The reverse was decorated with a blindfold Cupid bound to a laurel tree, and beside the tree a violin with its bow and a music stand, its voluptuous outline brushed by the tips of Cupid’s wing feathers.
“It is very well executed, madonna.” The composition was perfect, the tree arching over the figure of the god and its curve reflected in the angle of his body as he pulled at his bonds. All was fluid, windblown, captured on the edge of change, so you felt that if you closed your eyes for a second, the next time you looked, the image would be different. I could not equate its grace with Gideon’s huge, bony hands, his flat-tipped fingers and scuffed knuckles.
“How do you read it?” madonna demanded.
“I must defer to you in that, madonna. You have the benefit of a superior education.”

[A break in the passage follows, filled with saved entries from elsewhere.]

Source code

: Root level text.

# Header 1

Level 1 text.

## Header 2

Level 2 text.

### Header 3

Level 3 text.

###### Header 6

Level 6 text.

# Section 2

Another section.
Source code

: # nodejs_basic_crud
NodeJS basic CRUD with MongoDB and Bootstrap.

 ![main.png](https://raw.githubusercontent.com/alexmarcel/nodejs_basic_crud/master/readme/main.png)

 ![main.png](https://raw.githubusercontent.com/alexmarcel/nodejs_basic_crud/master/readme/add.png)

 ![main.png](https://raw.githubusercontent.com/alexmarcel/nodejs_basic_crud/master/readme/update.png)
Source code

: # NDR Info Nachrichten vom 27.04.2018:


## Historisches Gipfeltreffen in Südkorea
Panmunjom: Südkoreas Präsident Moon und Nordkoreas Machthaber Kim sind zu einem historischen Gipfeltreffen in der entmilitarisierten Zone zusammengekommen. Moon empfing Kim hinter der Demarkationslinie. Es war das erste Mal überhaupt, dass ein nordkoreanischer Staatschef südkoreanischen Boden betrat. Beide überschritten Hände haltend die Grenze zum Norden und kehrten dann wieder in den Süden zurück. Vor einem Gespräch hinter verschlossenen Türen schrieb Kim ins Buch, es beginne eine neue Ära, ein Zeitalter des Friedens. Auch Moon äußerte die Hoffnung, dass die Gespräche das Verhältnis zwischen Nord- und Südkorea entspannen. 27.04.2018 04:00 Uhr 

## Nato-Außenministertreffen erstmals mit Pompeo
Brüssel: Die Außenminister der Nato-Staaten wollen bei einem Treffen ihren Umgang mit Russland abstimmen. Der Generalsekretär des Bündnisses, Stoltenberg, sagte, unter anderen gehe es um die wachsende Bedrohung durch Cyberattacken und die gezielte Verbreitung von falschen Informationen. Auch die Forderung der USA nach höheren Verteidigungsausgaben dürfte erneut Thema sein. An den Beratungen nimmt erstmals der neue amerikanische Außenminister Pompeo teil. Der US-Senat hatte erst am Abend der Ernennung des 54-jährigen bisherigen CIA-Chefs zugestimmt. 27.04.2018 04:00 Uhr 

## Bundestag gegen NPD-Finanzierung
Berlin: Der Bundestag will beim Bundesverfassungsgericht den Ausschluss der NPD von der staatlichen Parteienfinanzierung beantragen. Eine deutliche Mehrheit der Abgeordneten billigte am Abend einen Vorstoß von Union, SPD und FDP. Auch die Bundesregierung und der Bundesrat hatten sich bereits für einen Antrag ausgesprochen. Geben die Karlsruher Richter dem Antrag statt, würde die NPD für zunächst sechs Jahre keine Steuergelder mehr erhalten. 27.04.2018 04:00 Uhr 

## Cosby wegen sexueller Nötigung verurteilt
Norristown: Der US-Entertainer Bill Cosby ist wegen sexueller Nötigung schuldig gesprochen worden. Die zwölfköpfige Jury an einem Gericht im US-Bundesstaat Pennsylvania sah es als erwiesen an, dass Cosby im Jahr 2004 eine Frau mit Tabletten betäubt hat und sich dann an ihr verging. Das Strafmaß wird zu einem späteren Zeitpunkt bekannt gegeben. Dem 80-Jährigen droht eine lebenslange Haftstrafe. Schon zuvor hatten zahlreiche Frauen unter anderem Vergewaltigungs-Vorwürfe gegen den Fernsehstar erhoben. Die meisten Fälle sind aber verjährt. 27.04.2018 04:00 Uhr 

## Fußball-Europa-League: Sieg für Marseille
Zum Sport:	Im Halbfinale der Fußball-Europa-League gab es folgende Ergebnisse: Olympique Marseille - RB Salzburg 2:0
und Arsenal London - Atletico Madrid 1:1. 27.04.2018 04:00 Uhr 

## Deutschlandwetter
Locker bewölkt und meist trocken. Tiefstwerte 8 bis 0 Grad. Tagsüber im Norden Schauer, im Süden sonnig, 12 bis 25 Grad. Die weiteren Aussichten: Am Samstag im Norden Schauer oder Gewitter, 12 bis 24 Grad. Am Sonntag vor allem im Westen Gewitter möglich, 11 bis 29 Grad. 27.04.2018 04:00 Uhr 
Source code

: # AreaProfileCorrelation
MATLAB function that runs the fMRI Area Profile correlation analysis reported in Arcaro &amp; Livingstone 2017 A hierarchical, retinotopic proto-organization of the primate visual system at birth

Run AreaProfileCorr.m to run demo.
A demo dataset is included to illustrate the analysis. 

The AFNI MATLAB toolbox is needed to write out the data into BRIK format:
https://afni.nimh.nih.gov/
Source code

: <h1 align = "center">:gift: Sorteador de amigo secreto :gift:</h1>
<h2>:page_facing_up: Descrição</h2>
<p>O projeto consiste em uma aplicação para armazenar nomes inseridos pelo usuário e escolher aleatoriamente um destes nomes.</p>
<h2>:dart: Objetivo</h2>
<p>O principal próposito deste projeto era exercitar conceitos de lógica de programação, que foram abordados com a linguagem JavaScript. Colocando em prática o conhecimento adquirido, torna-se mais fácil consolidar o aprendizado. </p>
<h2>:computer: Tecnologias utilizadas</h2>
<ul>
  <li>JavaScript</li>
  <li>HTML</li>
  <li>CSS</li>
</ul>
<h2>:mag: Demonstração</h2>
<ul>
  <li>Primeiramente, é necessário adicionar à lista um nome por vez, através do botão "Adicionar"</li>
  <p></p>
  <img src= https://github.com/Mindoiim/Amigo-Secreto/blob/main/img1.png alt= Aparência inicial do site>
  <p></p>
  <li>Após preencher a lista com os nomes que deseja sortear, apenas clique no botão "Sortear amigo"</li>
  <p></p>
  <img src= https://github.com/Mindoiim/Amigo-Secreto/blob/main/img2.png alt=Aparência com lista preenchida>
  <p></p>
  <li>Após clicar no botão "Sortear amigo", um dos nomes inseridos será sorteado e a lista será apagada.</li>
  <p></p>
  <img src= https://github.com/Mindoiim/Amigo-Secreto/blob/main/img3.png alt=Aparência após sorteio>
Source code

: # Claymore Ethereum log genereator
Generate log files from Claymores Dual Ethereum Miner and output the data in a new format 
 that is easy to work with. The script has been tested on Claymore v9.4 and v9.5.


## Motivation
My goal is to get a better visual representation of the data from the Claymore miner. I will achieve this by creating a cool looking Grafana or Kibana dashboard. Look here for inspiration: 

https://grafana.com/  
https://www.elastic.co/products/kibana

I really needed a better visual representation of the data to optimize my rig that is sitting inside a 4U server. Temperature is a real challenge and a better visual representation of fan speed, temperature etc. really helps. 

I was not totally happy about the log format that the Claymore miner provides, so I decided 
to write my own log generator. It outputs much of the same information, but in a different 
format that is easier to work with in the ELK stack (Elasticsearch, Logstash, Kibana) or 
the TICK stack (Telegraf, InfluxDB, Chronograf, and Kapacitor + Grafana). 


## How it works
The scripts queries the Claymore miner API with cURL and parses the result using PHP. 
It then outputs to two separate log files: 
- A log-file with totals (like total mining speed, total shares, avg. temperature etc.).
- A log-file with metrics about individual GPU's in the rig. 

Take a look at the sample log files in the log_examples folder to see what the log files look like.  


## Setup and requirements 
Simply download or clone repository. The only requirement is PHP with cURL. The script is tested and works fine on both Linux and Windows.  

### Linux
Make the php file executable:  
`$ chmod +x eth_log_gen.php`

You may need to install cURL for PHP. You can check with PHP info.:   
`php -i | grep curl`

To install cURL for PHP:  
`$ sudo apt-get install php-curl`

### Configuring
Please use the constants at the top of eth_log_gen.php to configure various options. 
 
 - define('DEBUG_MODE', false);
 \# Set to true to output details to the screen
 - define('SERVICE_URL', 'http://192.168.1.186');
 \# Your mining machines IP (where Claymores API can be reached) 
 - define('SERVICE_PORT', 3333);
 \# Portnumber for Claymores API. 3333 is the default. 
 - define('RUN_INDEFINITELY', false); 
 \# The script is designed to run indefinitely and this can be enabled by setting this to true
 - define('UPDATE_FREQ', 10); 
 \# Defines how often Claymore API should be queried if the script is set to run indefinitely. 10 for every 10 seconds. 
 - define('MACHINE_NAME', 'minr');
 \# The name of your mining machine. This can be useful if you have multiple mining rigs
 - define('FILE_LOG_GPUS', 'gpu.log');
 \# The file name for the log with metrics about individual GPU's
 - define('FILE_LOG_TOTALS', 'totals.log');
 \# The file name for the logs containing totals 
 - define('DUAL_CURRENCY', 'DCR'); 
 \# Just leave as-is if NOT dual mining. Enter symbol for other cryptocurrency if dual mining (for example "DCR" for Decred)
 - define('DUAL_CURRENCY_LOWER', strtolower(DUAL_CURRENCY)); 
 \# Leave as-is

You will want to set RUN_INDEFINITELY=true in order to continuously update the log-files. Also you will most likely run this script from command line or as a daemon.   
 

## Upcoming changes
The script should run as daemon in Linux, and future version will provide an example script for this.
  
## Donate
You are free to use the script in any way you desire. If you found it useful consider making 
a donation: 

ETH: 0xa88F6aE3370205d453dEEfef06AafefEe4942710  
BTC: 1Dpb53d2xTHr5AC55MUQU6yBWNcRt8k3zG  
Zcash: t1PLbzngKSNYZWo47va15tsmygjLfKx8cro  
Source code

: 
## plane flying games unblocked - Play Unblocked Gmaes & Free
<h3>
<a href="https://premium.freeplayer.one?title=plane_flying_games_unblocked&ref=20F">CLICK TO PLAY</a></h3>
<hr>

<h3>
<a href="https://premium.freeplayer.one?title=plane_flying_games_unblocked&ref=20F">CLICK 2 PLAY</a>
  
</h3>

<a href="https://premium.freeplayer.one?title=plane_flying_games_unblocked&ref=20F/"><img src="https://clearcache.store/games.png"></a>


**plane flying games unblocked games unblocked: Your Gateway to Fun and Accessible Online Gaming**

“Absolute nonsense. When we first met you matched me quote for quote from Dante, and your Greek is…quite subtle.”
I thought of Giovanni, and my one Greek joke, and how he and my son and Camilla would be here any day now. “Well,” I began, “Cupid bound to the laurel cautions us against loving unwisely.”
Madonna smiled and nodded, though in the winter light which reached us only through the screen it was hard to tell whether or not her smile reached her eyes. “Go on,” she said.
“The violin, perhaps, represents your illustrious husband as he plays it so well, and the bow his…virility.” I heard Fidelma gasp. “And…the bow points to Cupid, and his wings touch the violin, so he blesses your union, madonna.”